As the sun set Tuesday night, it also ended the first ever deer hunting season inside Sioux Falls City limits.
Those who helped organize the hunt to thin a growing and dangerous herd on the east side of town call it a success.
Scenes of a big group of deer have been common in recent years along the eastern edge of Sioux Falls. While the deer provide an up close look at nature, they're also dangerous. Nearby Rice Street has more car-deer crashes than any other road in the state.
To help reduce the risk, the city opened up a special bow hunting season in September, hoping hunters would bag 30 to 35 does. The last report from hunters show they've taken 20.
"We maybe didn't get the highest number that we were hoping to get, but yet we did make a small dent in the population," Lieutenant Galen Smidt of the Sioux Falls Police Department said.

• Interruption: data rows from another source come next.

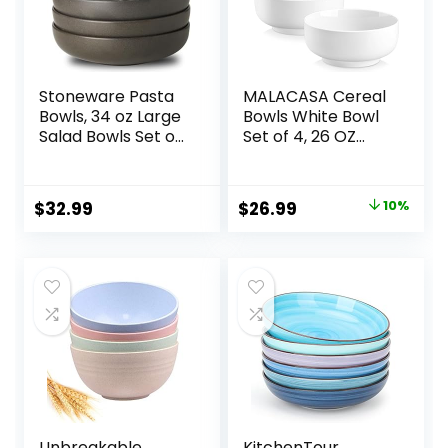
Stoneware Pasta
MALACASA Cereal
Bowls, 34 oz Large
Bowls White Bowl
Salad Bowls Set of
Set of 4, 26 OZ
4, Ceramic Serving
Soup Bowls Set for
Bowls for Ramen,
Kitchen, Ceramic
Pasta, Fruit, Cereal,
Bowls for Cereal,
Original
Current
$
32.99
$
26.99
10%
Dinner, Wide and
Soup, Rice and
price
price
Shallow Bowls,
Noodle,
Microwave &
Dishwasher &
was:
is:
Dishwasher Safe,
Microwave Safe,
$29.99.
$26.99.
Matte Black
Series Regular
Unbreakable
KitchenTour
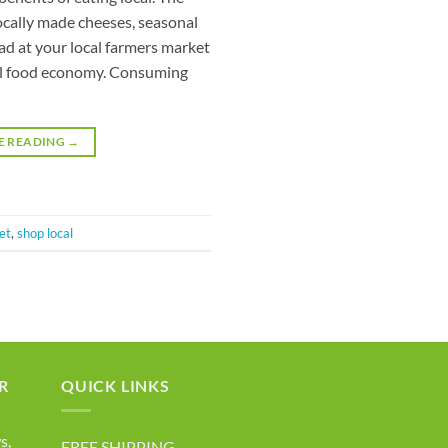
ocally made cheeses, seasonal
ead at your local farmers market
ocal food economy. Consuming
E READING
→
et
,
shop local
R
QUICK LINKS
s,
FREE SHIPPING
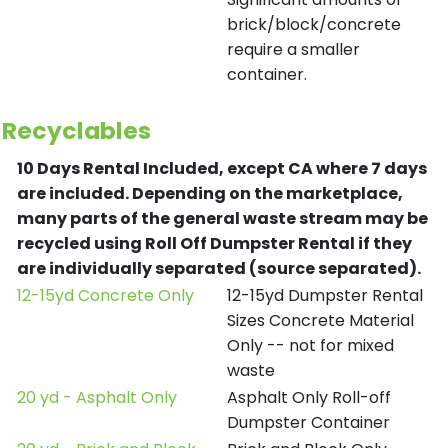
brick/block/concrete
require a smaller
container.
Recyclables
10 Days Rental Included, except CA where 7 days
are included.
Depending on the marketplace,
many parts of the general waste stream may be
recycled using Roll Off Dumpster Rental if they
are individually separated (source separated).
12-15yd Concrete Only
12-15yd Dumpster Rental
Sizes Concrete Material
Only -- not for mixed
waste
20 yd - Asphalt Only
Asphalt Only Roll-off
Dumpster Container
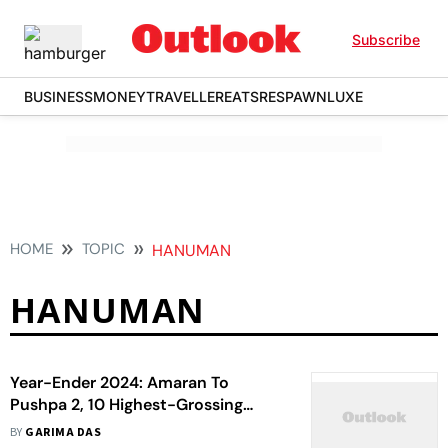
Subscribe
BUSINESS
MONEY
TRAVELLER
EATS
RESPAWN
LUXE
HOME
TOPIC
HANUMAN
HANUMAN
Year-Ender 2024: Amaran To
Pushpa 2, 10 Highest-Grossing
South Indian Films Of The Year
BY
GARIMA DAS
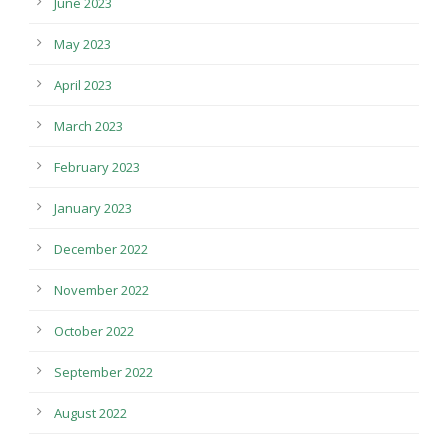
June 2023
May 2023
April 2023
March 2023
February 2023
January 2023
December 2022
November 2022
October 2022
September 2022
August 2022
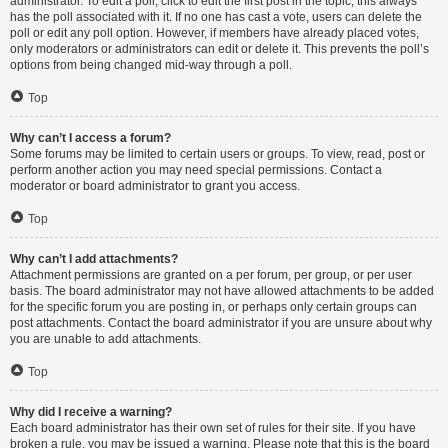
administrator. To edit a poll, click to edit the first post in the topic; this always
has the poll associated with it. If no one has cast a vote, users can delete the
poll or edit any poll option. However, if members have already placed votes,
only moderators or administrators can edit or delete it. This prevents the poll’s
options from being changed mid-way through a poll.
Top
Why can’t I access a forum?
Some forums may be limited to certain users or groups. To view, read, post or
perform another action you may need special permissions. Contact a
moderator or board administrator to grant you access.
Top
Why can’t I add attachments?
Attachment permissions are granted on a per forum, per group, or per user
basis. The board administrator may not have allowed attachments to be added
for the specific forum you are posting in, or perhaps only certain groups can
post attachments. Contact the board administrator if you are unsure about why
you are unable to add attachments.
Top
Why did I receive a warning?
Each board administrator has their own set of rules for their site. If you have
broken a rule, you may be issued a warning. Please note that this is the board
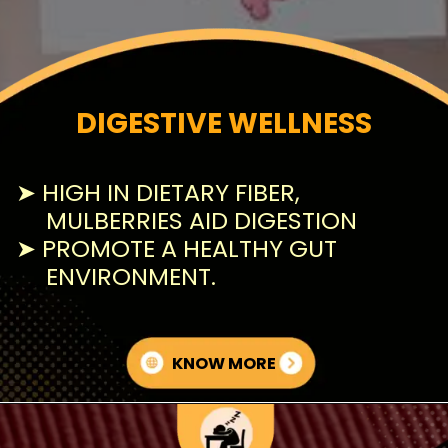
DIGESTIVE WELLNESS
➤ HIGH IN DIETARY FIBER,
MULBERRIES AID DIGESTION
➤ PROMOTE A HEALTHY GUT
ENVIRONMENT.
KNOW MORE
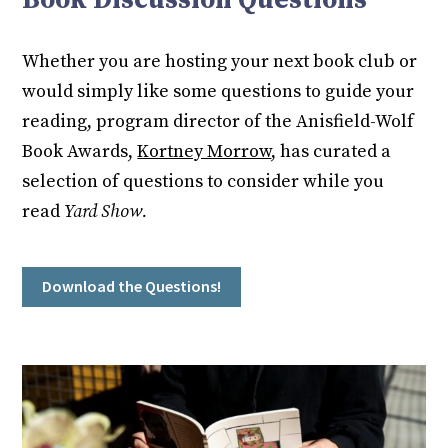
Whether you are hosting your next book club or
would simply like some questions to guide your
reading, program director of the Anisfield-Wolf
Book Awards,
Kortney Morrow
, has curated a
selection of questions to consider while you
read
Yard Show.
Download the Questions!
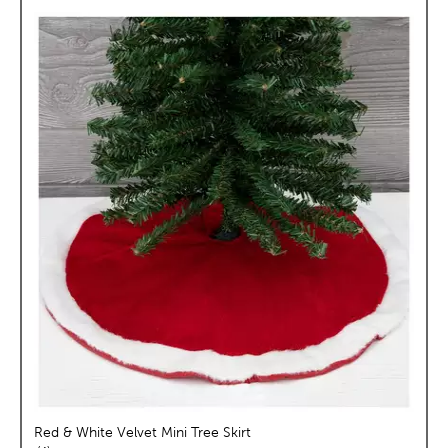
Red & White Velvet Mini Tree Skirt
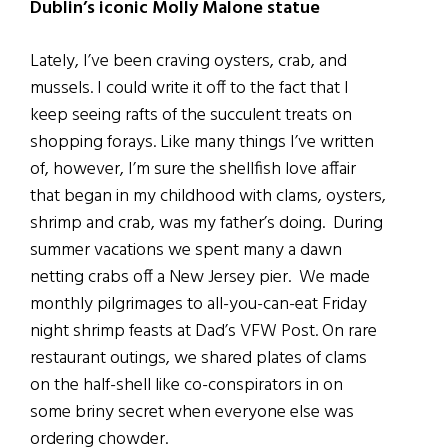
Dublin’s iconic Molly Malone statue
Lately, I’ve been craving oysters, crab, and
mussels. I could write it off to the fact that I
keep seeing rafts of the succulent treats on
shopping forays. Like many things I’ve written
of, however, I’m sure the shellfish love affair
that began in my childhood with clams, oysters,
shrimp and crab, was my father’s doing. During
summer vacations we spent many a dawn
netting crabs off a New Jersey pier. We made
monthly pilgrimages to all-you-can-eat Friday
night shrimp feasts at Dad’s VFW Post. On rare
restaurant outings, we shared plates of clams
on the half-shell like co-conspirators in on
some briny secret when everyone else was
ordering chowder.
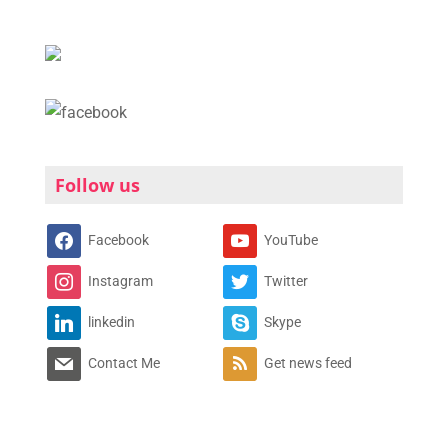
Follow us
Facebook
YouTube
Instagram
Twitter
linkedin
Skype
Contact Me
Get news feed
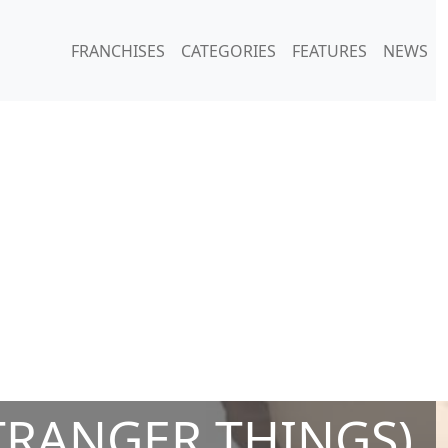
FRANCHISES
CATEGORIES
FEATURES
NEWS
TRANGER THINGS)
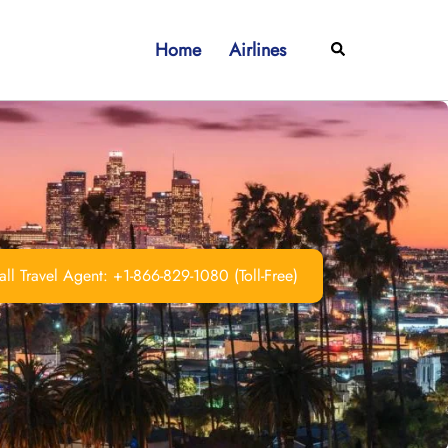
Home
Airlines
Search
ll Travel Agent: +1-866-829-1080 (Toll-Free)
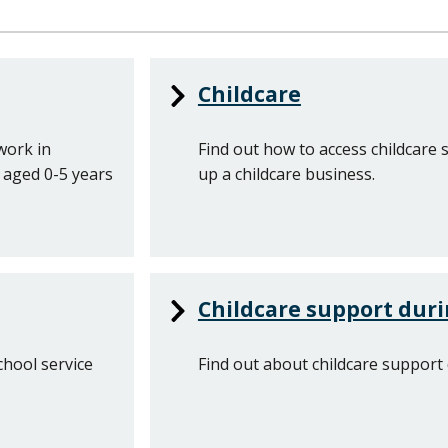
Childcare
work in
Find out how to access childcare 
n aged 0-5 years
up a childcare business.
Childcare support duri
chool service
Find out about childcare support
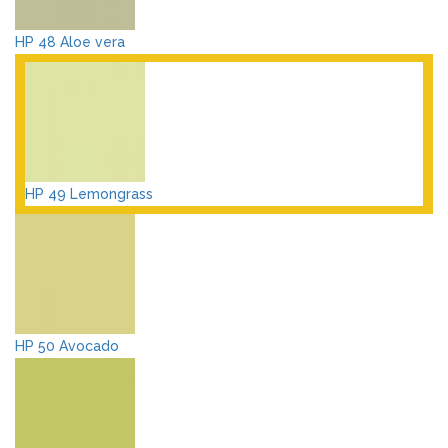
HP 48 Aloe vera
HP 49 Lemongrass
HP 50 Avocado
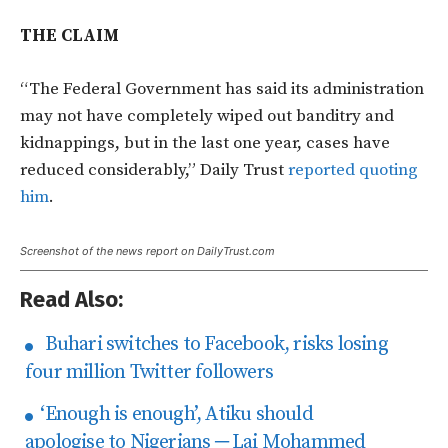
THE CLAIM
“The Federal Government has said its administration
may not have completely wiped out banditry and
kidnappings, but in the last one year, cases have
reduced considerably,” Daily Trust
reported quoting
him
.
Screenshot of the news report on DailyTrust.com
Read Also:
Buhari switches to Facebook, risks losing
four million Twitter followers
‘Enough is enough’, Atiku should
apologise to Nigerians ─ Lai Mohammed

An estimated 300 to 400 deer live in that part of town. Hunters had to apply for a license for the special hunt, and followed very strict rules. But Lieutenant Galen Smidt says so far, all the feedback is positive.
"Every hunter I've talked to after their session was over has had nothing but positive comments, even if they didn't get a deer, they were very happy with the program and how it was run," Lt. Smidt said.
That feedback is important because the Sioux Falls police and Game, Fish and Parks Departments hope to talk with landowners and hunters to work on future hunting seasons. Similar programs have proven to thin herds, reducing crashes in other states, but that can take time.
"But if we can do it over a period of a few years and reduce that population, I think it will be safer for the community," Lt. Smidt said.
And even though this hunt targeted female deer, photos from hunters show some of the larger males in the herd. It appears they're *all getting used to running from hunters because they're staying away from people.
“They're moving around. You can't just drive up there and stand and watch 35, 40 deer anymore. The second you stop and get out to look at them, they're moving," Lt. Smidt said.
One possible adjustment for the next hunt is the exact location hunters could use. If the herd shifts, so could the target area of the hunt.